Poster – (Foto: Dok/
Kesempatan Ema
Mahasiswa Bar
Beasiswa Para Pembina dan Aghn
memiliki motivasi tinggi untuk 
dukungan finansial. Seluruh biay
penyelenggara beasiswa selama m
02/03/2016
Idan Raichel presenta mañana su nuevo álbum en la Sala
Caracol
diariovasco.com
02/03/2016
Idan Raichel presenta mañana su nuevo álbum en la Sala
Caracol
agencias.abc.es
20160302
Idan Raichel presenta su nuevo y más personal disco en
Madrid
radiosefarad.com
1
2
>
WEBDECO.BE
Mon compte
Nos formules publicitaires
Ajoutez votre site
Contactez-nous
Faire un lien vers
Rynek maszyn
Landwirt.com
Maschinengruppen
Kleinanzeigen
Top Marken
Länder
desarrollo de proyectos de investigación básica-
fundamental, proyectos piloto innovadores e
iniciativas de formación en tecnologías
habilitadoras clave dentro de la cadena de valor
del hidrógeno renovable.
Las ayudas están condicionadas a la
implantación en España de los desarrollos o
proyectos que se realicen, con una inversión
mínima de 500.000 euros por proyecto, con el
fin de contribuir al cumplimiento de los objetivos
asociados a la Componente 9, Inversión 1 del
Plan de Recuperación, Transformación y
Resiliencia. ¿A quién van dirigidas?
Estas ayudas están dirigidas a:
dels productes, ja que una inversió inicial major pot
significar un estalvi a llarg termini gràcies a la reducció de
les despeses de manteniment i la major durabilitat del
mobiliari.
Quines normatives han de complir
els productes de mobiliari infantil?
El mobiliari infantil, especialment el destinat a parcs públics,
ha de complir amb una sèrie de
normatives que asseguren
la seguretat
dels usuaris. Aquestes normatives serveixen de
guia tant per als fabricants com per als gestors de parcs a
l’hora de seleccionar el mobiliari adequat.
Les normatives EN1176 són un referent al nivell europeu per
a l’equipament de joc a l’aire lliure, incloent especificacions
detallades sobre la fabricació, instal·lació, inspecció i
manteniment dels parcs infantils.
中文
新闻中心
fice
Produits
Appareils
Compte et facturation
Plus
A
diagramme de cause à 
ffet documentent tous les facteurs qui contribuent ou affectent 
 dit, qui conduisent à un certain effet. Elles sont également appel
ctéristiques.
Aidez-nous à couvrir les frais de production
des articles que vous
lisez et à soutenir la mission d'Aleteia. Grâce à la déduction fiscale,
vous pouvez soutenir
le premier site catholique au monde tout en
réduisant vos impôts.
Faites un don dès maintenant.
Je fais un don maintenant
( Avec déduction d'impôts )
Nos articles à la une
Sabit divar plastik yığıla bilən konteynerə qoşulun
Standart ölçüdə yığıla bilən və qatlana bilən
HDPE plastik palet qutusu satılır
------------
## TASK REQUIREMENTS
Please render every line from all of the items above as a single numbered list, leaving out any blank lines.

## TASK RESULT
1. Poster – (Foto: Dok/
2. Kesempatan Ema
3. Mahasiswa Bar
4. Beasiswa Para Pembina dan Aghn
5. memiliki motivasi tinggi untuk 
6. dukungan finansial. Seluruh biay
7. penyelenggara beasiswa selama m
8. 02/03/2016
9. Idan Raichel presenta mañana su nuevo álbum en la Sala
10. Caracol
11. diariovasco.com
12. 02/03/2016
13. Idan Raichel presenta mañana su nuevo álbum en la Sala
14. Caracol
15. agencias.abc.es
16. 20160302
17. Idan Raichel presenta su nuevo y más personal disco en
18. Madrid
19. radiosefarad.com
20. 1
21. 2
22. >
23. WEBDECO.BE
24. Mon compte
25. Nos formules publicitaires
26. Ajoutez votre site
27. Contactez-nous
28. Faire un lien vers
29. Rynek maszyn
30. Landwirt.com
31. Maschinengruppen
32. Kleinanzeigen
33. Top Marken
34. Länder
35. desarrollo de proyectos de investigación básica-
36. fundamental, proyectos piloto innovadores e
37. iniciativas de formación en tecnologías
38. habilitadoras clave dentro de la cadena de valor
39. del hidrógeno renovable.
40. Las ayudas están condicionadas a la
41. implantación en España de los desarrollos o
42. proyectos que se realicen, con una inversión
43. mínima de 500.000 euros por proyecto, con el
44. fin de contribuir al cumplimiento de los objetivos
45. asociados a la Componente 9, Inversión 1 del
46. Plan de Recuperación, Transformación y
47. Resiliencia. ¿A quién van dirigidas?
48. Estas ayudas están dirigidas a:
49. dels productes, ja que una inversió inicial major pot
50. significar un estalvi a llarg termini gràcies a la reducció de
51. les despeses de manteniment i la major durabilitat del
52. mobiliari.
53. Quines normatives han de complir
54. els productes de mobiliari infantil?
55. El mobiliari infantil, especialment el destinat a parcs públics,
56. ha de complir amb una sèrie de
57. normatives que asseguren
58. la seguretat
59. dels usuaris. Aquestes normatives serveixen de
60. guia tant per als fabricants com per als gestors de parcs a
61. l’hora de seleccionar el mobiliari adequat.
62. Les normatives EN1176 són un referent al nivell europeu per
63. a l’equipament de joc a l’aire lliure, incloent especificacions
64. detallades sobre la fabricació, instal·lació, inspecció i
65. manteniment dels parcs infantils.
66. 中文
67. 新闻中心
68. fice
69. Produits
70. Appareils
71. Compte et facturation
72. Plus
73. A
74. diagramme de cause à 
75. ffet documentent tous les facteurs qui contribuent ou affectent 
76.  dit, qui conduisent à un certain effet. Elles sont également appel
77. ctéristiques.
78. Aidez-nous à couvrir les frais de production
79. des articles que vous
80. lisez et à soutenir la mission d'Aleteia. Grâce à la déduction fiscale,
81. vous pouvez soutenir
82. le premier site catholique au monde tout en
83. réduisant vos impôts.
84. Faites un don dès maintenant.
85. Je fais un don maintenant
86. ( Avec déduction d'impôts )
87. Nos articles à la une
88. Sabit divar plastik yığıla bilən konteynerə qoşulun
89. Standart ölçüdə yığıla bilən və qatlana bilən
90. HDPE plastik palet qutusu satılır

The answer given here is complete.